Bartosz Borkowski

Personal information
- Full name: Bartosz Borkowski
- Date of birth: 4 May 2006 (age 20)
- Place of birth: Gdańsk, Poland
- Height: 1.80 m (5 ft 11 in)
- Position: Forward

Youth career
- 2013–2016: AP Lechia Gdańsk
- 2016–2019: Jaguar Gdańsk
- 2019: Zagłębie Lubin
- 2020–2023: Lechia Gdańsk

Senior career*
- Years: Team / Apps / (Gls)
- 2022: Lechia Gdańsk II / 3 / (2)
- 2023–2025: Lechia Gdańsk / 1 / (0)
- 2024: → Gedania Gdańsk (loan) / 7 / (3)

International career^{‡}
- 2019: Poland U14 / 1 / (0)
- 2021–2022: Poland U16 / 4 / (2)

= Bartosz Borkowski =

Polish association football player

Bartosz Borkowski (born 4 May 2006) is a Polish professional footballer who plays as a forward.

==Career==
Born in Gdańsk, Borkowski progressed through a variety of youth teams in the city. He started with AP Lechia Gdańsk, spending three years with the club, before moving to Jaguar Gdańsk for the same amount of time. In 2019, he moved away from Gdańsk, joining Zagłębie Lubin in western Poland, however he only spent 6 months with Zagłębie before returning to Gdańsk and joining the academy of Lechia Gdańsk. During his time in the Lechia academy, he played for the Lechia II team, appearing in three matches and scoring two goals. After the 2021–22 season, the reserves team was disbanded and Borkowski returned to the academy. In March 2023, Borkowski signed his first professional contract and started training with the first team.

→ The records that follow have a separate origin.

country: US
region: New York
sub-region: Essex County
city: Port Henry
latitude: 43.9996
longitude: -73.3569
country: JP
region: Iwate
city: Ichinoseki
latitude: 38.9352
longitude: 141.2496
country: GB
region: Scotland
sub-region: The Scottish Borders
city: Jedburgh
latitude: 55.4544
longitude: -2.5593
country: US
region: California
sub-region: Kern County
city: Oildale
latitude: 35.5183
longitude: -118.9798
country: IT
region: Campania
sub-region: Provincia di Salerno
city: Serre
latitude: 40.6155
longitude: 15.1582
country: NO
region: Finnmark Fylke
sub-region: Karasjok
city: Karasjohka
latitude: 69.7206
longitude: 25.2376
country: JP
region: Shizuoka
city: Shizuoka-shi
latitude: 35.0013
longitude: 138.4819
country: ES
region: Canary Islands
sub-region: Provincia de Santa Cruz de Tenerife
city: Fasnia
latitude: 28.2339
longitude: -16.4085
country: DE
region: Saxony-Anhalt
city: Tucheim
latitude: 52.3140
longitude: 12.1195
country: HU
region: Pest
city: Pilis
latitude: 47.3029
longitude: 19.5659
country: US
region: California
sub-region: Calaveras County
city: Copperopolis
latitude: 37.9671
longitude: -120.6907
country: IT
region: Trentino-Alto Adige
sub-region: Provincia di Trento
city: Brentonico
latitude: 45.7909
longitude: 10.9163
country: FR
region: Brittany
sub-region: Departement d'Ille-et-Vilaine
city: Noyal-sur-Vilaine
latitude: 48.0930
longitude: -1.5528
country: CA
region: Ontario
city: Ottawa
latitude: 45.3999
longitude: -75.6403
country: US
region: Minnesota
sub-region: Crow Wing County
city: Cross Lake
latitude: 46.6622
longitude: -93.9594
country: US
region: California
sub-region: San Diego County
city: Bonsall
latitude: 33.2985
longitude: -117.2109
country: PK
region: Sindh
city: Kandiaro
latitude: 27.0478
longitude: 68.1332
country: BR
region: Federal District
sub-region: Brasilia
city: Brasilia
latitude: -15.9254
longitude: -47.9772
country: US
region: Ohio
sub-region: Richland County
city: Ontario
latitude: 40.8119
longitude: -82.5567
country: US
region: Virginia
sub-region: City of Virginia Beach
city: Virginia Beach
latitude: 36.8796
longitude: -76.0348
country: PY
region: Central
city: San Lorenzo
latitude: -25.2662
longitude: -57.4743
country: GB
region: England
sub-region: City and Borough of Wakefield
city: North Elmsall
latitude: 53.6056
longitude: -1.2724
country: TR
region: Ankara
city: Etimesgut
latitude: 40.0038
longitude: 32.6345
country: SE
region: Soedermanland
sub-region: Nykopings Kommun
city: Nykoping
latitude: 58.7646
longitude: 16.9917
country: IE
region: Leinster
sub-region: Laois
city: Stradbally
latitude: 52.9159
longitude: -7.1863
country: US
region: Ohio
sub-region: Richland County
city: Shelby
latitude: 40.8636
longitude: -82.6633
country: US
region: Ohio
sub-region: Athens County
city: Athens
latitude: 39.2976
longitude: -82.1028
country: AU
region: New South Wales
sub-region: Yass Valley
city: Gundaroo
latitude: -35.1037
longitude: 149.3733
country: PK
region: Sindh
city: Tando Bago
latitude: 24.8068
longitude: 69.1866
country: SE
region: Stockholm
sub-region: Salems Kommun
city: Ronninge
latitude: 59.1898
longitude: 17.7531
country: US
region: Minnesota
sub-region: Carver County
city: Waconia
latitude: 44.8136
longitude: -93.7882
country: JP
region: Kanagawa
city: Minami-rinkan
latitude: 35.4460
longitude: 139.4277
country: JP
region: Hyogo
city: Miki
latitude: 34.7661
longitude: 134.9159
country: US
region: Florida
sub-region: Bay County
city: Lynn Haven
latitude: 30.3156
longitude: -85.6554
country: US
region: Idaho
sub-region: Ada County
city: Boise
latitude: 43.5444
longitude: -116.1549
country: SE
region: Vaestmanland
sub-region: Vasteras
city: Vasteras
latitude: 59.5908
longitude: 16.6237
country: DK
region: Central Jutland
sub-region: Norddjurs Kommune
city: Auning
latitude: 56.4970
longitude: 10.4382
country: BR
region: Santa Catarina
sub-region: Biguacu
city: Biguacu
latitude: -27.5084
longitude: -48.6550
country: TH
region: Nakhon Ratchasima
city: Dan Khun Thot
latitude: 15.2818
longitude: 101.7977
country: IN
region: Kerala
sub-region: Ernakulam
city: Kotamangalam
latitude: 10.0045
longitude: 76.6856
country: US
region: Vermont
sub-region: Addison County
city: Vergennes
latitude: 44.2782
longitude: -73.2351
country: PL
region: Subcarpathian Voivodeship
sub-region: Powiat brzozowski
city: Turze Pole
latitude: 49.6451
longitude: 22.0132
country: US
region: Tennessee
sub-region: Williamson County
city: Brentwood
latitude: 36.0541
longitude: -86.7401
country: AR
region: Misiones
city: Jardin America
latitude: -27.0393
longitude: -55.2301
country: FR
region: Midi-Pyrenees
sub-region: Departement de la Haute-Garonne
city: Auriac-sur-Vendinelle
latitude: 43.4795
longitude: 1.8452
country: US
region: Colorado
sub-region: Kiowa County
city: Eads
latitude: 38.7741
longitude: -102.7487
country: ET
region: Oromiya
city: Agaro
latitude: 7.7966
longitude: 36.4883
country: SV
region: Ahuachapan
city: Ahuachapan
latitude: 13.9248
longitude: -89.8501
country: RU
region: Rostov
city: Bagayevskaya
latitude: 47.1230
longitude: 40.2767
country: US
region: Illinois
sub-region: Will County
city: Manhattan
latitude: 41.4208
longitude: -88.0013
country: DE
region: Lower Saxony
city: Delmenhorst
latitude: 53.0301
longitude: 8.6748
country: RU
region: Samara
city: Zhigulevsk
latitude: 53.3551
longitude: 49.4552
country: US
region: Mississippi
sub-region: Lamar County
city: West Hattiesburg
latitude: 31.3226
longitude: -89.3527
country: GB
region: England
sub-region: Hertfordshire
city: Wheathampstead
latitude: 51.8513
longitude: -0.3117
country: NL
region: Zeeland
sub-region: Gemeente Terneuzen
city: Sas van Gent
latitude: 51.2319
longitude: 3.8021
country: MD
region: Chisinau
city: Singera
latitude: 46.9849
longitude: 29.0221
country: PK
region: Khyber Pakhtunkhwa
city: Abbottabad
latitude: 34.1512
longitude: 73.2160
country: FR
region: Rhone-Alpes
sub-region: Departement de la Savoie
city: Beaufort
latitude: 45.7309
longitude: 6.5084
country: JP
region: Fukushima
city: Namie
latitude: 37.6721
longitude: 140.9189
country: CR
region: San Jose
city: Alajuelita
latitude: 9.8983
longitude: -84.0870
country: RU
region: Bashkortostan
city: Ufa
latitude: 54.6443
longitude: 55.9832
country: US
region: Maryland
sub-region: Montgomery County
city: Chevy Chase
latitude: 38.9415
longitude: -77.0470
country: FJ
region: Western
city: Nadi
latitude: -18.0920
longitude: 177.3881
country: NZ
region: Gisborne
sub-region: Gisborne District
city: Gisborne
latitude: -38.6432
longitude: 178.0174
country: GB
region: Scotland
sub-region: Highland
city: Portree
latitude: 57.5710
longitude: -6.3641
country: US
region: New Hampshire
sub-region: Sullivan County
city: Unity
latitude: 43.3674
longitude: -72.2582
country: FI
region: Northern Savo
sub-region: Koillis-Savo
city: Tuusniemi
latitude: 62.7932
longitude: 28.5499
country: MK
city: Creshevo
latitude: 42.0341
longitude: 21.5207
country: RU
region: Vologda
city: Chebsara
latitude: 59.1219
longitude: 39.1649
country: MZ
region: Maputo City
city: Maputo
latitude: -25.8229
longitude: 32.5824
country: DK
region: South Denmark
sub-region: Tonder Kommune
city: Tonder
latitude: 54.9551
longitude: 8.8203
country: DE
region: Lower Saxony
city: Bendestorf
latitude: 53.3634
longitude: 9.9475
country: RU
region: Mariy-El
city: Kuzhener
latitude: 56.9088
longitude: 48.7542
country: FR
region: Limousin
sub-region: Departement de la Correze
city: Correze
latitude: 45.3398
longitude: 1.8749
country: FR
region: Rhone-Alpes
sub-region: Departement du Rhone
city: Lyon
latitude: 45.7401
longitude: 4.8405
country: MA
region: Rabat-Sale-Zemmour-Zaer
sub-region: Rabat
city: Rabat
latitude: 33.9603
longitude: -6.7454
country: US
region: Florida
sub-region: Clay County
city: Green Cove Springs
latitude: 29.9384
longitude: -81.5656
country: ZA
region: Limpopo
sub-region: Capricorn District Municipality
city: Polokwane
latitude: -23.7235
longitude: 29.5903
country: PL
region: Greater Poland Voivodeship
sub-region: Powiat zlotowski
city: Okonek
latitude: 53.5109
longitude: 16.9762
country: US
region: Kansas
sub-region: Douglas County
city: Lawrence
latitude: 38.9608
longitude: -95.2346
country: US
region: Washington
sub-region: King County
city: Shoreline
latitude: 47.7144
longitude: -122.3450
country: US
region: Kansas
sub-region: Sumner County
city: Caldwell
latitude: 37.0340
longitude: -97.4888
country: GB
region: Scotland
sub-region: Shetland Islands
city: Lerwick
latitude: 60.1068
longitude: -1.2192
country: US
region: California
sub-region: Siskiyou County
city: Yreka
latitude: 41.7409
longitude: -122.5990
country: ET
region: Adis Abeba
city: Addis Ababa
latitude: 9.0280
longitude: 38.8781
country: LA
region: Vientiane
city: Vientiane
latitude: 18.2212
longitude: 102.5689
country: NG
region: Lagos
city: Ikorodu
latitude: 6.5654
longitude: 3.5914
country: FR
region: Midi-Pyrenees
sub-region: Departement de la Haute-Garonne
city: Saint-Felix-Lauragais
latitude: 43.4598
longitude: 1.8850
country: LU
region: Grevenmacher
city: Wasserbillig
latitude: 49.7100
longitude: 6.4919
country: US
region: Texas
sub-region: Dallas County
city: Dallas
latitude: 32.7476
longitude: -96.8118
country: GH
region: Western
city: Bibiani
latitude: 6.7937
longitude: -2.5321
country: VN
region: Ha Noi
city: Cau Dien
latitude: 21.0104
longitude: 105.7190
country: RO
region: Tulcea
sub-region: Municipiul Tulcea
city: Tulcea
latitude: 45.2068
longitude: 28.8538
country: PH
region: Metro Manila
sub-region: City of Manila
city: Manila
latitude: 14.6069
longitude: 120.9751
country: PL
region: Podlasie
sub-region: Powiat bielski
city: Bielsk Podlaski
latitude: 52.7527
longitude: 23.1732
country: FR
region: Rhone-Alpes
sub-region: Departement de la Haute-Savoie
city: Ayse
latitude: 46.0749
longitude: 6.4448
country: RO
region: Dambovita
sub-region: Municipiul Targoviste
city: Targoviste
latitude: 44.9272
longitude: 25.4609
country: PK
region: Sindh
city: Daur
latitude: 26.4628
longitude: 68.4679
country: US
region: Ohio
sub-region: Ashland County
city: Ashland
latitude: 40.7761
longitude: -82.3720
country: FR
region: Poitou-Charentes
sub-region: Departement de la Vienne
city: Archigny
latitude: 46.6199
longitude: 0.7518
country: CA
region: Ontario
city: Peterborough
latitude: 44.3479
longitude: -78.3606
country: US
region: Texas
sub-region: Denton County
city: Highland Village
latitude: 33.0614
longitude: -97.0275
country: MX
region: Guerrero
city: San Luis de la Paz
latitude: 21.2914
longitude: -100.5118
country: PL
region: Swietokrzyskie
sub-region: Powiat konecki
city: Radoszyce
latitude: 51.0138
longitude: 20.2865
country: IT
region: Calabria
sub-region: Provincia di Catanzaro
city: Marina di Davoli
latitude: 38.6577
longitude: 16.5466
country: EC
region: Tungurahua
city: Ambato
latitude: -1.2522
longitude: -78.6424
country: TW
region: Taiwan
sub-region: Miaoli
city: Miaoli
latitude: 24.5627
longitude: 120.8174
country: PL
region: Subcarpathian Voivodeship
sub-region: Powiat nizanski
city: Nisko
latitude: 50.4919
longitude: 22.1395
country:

Lechia suffered relegation at the end of the season, and many of the teams first teams players left, Borkowski was provided his first appearance for the senior squad during the first game of the 2023–24 campaign. With Lechia not having been able to replace most of their departing players in time for the season opener, Borkowski and three other academy graduates made their professional debuts, with Borkowski coming off the bench on 22 July 2023 against Chrobry Głogów.

On 28 February 2024, Borkowski signed a new contract tying him with Lechia until the end of 2026 and was immediately loaned to III liga side Gedania Gdańsk until the end of the season.